La jurisprudence concernant la requalification de CDD en CDI concernant les artistes interprètes voix off de bandes annonces d’auto promotion de chaînes de télévision est plutôt rare.

Par jugement du 1er décembre 2015, le Conseil de prud’hommes de Boulogne-Billancourt a requalifié les 6 ans de CDDU d’une voix off des Bandes Annonces de France 24 en CDI.

Il a requalifié la rupture en licenciement sans cause réelle et sérieuse et condamné la Chaîne à payer à la salariée voix off les sommes suivantes :

  • 1.414 euros à titre d’indemnité de requalification ;
  • 4.288 euros à titre de rappel de salaire pendant les périodes intercalaires ;
  • 482 euros à titre de congés payés afférents ;
  • 2.828 euros à titre d’indemnité compensatrice de préavis ;
  • 282 euros à titre de congés payés afférents ;
  • 1.932 euros à titre d’indemnité conventionnelle de licenciement ;
  • 8.500 euros à titre d’indemnité pour licenciement sans cause réelle et sérieuse ;
  • 1.000 euros au titre de l’article 700 du CPC.

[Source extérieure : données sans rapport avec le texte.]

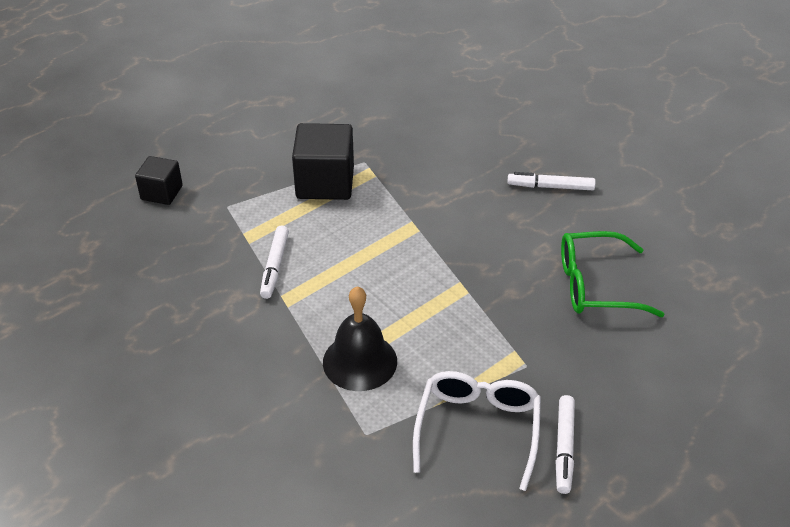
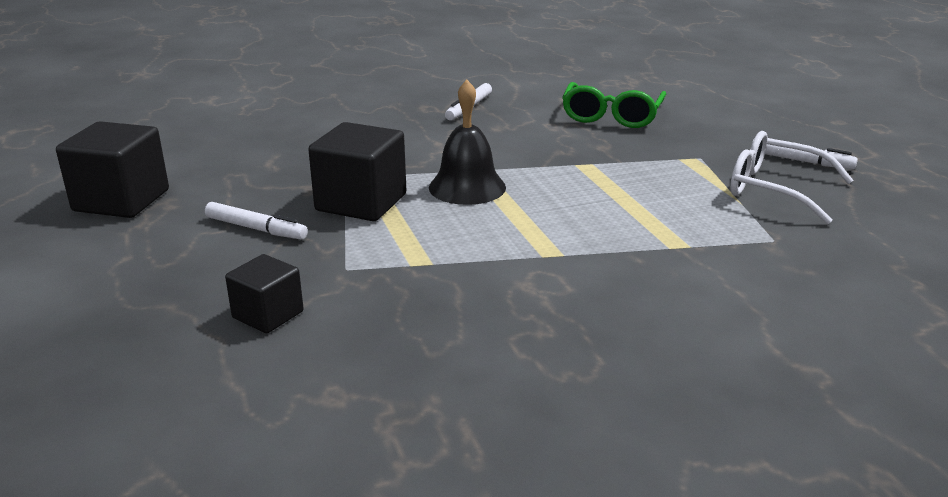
camera: 70 degrees left, 15 degrees down
(275, 266) = (489, 252): white marker -> white marker (256, 229)
(279, 81) = (121, 200): none -> black cube
(360, 361) = (669, 227): black bell -> black bell (467, 187)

Maître Frédéric CHHUM est l’avocat de la salariée voix off.

 I) Les faits

Le 1er février 2007, Madame X a été engagée, par l’AEF (aujourd’hui FRANCE MEDIAS MONDE), en qualité d’Artiste Interprète/Collaborateur Artistique pour l’enregistrement des bandes annonces.

A ce titre, Madame X, dans le cadre de ses fonctions, assurait la « voix off » des bandes-annonces des programmes et émissions diffusés sur la Chaîne France 24.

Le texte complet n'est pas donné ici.